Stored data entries
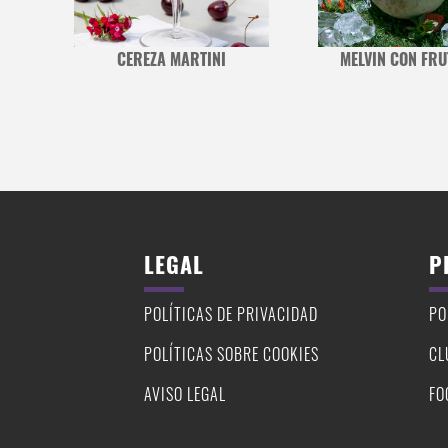
TILLAS
CEREZA MARTINI
MELVIN CON FRU
LEGAL
P
POLÍTICAS DE PRIVACIDAD
PO
POLÍTICAS SOBRE COOKIES
CL
AVISO LEGAL
FO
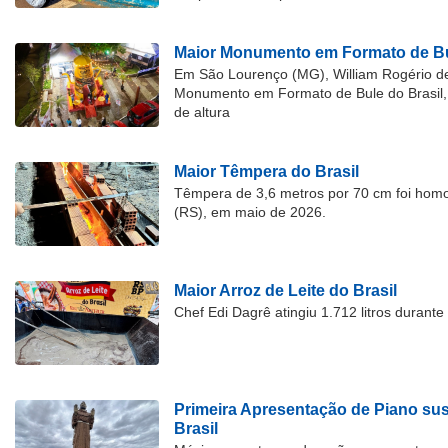
Maior Monumento em Formato de Bu
Em São Lourenço (MG), William Rogério d
Monumento em Formato de Bule do Brasil, 
de altura
Maior Têmpera do Brasil
Têmpera de 3,6 metros por 70 cm foi hom
(RS), em maio de 2026.
Maior Arroz de Leite do Brasil
Chef Edi Dagrê atingiu 1.712 litros durant
Primeira Apresentação de Piano su
Brasil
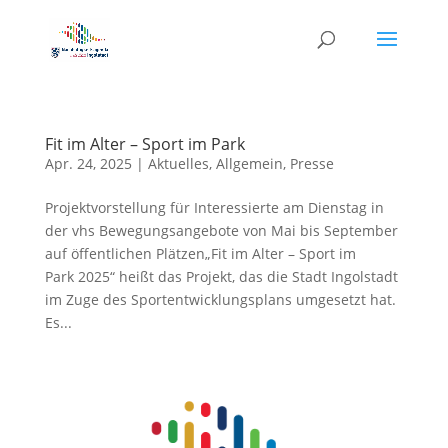
Fit im Alter – Sport im Park
Apr. 24, 2025
|
Aktuelles
,
Allgemein
,
Presse
Projektvorstellung für Interessierte am Dienstag in
der vhs Bewegungsangebote von Mai bis September
auf öffentlichen Plätzen„Fit im Alter – Sport im
Park 2025“ heißt das Projekt, das die Stadt Ingolstadt
im Zuge des Sportentwicklungsplans umgesetzt hat.
Es...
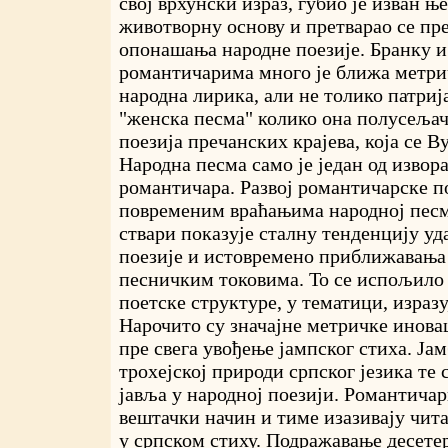
свој врхунски израз, губио је изван њ
животворну основу и претварао се пре
опонашања народне поезије. Бранку и
романтичарима много је ближа метри
народна лирика, али не толико патриј
"женска песма" колико она полусеља
поезија пречанских крајева, која се В
Народна песма само је један од извор
романтичара. Развој романтичарске по
повременим враћањима народној песм
ствари показује сталну тенденцију у
поезије и истовремено приближавања
песничким токовима. То се испољило
поетске структуре, у тематици, израз
Нарочито су значајне метричке инова
пре свега увођење јампског стиха. Јам
трохејској природи српског језика те 
јавља у народној поезији. Романтичар
вештачки начин и тиме изазивају чит
у српском стиху. Подражавање десете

What the task asks
In the entries above, every line from the line with "Têmpera de 3,6 metros por 70 cm foi hom" to the line with "романтичарима много је ближа метри" is to be printed exactly, with both ends included and pictures excluded.

Response to this task
Têmpera de 3,6 metros por 70 cm foi hom
(RS), em maio de 2026.
Maior Arroz de Leite do Brasil
Chef Edi Dagrê atingiu 1.712 litros durant
Primeira Apresentação de Piano su
Brasil
Fit im Alter – Sport im Park
Apr. 24, 2025
|
Aktuelles
,
Allgemein
,
Presse
Projektvorstellung für Interessierte am Dienstag in
der vhs Bewegungsangebote von Mai bis September
auf öffentlichen Plätzen„Fit im Alter – Sport im
Park 2025“ heißt das Projekt, das die Stadt Ingolstadt
im Zuge des Sportentwicklungsplans umgesetzt hat.
Es...
свој врхунски израз, губио је изван њ
животворну основу и претварао се пре
опонашања народне поезије. Бранку и
романтичарима много је ближа метри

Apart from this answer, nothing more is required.